On the 16th of April, 1843, in a mound near Kinderhook, Pike county, Illinois, were found six plates of brass of a bell shape, each having a hole near the small end, and a ring through them all. The plates were so completely covered with rust, as almost to obliterate the characters inscribed upon each side of them. But after undergoing a chemical process, the inscriptions were brought out plain and distinct.

There were indications that lead to the belief that this mound was the tomb of a family or person of distinction, in ages long gone by; and these plates probably contain the history of a person or people who existed at a time far beyond the memory of the present race. (For further particulars see appendix to O. Pratt's Works.)

In 1815, near Pittsfield, Mass., at a place called Indian Hill, was found what appeared to be a black strap about six inches in length and one and a half in breadth, and about the thickness of a leather trace to a harness.

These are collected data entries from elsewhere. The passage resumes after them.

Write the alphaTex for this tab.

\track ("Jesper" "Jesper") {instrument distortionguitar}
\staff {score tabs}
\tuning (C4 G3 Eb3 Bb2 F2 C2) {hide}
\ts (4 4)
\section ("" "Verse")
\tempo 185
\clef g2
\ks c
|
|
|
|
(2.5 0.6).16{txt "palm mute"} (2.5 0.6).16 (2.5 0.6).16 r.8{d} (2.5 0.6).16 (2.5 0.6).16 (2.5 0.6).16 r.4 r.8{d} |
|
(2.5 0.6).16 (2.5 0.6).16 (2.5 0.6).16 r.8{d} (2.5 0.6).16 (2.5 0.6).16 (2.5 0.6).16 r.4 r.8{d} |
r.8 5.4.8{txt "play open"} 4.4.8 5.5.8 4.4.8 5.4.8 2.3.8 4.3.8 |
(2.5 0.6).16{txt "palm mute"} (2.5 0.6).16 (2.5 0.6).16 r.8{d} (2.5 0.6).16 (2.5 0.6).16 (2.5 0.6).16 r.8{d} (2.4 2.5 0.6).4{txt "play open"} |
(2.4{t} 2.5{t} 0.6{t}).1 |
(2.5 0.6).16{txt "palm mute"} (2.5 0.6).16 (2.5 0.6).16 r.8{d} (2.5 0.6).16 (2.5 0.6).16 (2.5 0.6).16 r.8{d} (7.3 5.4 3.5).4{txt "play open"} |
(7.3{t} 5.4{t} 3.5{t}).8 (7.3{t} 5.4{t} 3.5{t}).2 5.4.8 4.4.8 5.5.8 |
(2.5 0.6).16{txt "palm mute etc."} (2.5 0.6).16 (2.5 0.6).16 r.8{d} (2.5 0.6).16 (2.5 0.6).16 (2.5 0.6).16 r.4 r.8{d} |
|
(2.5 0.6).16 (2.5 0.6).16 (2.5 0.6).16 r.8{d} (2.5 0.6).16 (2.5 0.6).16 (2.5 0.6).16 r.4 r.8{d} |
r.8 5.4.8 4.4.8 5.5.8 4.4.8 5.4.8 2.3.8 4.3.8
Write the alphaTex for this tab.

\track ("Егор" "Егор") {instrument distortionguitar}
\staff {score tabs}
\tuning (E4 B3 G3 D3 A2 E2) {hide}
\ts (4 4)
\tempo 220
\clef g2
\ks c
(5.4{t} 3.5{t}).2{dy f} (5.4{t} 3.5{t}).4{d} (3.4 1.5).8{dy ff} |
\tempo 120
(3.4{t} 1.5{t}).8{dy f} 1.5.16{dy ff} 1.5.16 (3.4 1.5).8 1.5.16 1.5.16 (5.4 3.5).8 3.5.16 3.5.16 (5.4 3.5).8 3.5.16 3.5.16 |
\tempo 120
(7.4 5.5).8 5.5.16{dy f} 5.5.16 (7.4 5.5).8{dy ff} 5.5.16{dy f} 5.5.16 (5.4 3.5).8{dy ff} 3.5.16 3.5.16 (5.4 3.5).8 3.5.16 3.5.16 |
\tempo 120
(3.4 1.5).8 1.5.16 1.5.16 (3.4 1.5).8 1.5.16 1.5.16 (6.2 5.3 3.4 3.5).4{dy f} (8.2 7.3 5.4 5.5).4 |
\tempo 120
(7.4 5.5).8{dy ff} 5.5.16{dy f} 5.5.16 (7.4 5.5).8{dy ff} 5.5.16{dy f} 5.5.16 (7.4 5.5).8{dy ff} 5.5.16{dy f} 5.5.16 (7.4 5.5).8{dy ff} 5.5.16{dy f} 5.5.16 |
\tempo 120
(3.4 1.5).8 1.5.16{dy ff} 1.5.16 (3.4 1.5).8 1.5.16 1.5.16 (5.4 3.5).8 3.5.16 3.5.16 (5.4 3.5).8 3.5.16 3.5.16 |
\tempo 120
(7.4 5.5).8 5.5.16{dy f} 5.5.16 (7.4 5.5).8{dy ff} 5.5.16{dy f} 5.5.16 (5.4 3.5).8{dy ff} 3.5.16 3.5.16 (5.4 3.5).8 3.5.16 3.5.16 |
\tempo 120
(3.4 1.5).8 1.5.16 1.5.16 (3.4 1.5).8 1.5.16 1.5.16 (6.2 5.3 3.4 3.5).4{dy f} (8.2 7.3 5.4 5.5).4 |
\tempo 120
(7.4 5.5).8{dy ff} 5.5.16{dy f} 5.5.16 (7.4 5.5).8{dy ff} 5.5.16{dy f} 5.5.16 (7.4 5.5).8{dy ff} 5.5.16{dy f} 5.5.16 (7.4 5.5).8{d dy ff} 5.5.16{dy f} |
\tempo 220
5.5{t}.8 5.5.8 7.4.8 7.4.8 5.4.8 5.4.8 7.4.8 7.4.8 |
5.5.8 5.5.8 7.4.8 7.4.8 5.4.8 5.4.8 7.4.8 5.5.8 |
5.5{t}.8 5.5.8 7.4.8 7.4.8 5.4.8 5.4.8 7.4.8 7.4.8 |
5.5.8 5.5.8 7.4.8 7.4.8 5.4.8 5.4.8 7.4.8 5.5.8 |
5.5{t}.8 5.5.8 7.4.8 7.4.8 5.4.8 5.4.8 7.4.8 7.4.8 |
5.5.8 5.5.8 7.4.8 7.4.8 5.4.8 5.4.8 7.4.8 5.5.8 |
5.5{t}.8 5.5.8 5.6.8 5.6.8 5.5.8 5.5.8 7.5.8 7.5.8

On examination it was found to be formed of two pieces of thick raw-hide sewed and made water-tight with the sinews of some animal and gummed over; and in the fold were contained pieces of parchment, of a dark-yellow hue and on which was some kind of writing. Three of the pieces were preserved and sent to the University of Cambridge, Mass., where they were examined and discovered to have been written with a pen in Hebrew, plain and legible. The writing was quotations from the Old Testament, Deut, vi. 4-9, inclusive, and chap. xi. 13-21, inclusive, and Exodus xiii, 11-16, inclusive. (See Voice of Warning.)

The ancient Mexican pyramids, "teocallis," or temples of the sun, were still more remarkable. Two of the most ancient of these, near the city of Mexico, were each nearly 200 feet high, and the larger of these two, covers an area of eleven acres, which is nearly equal to that of the pyramid of Cheops, in Egypt.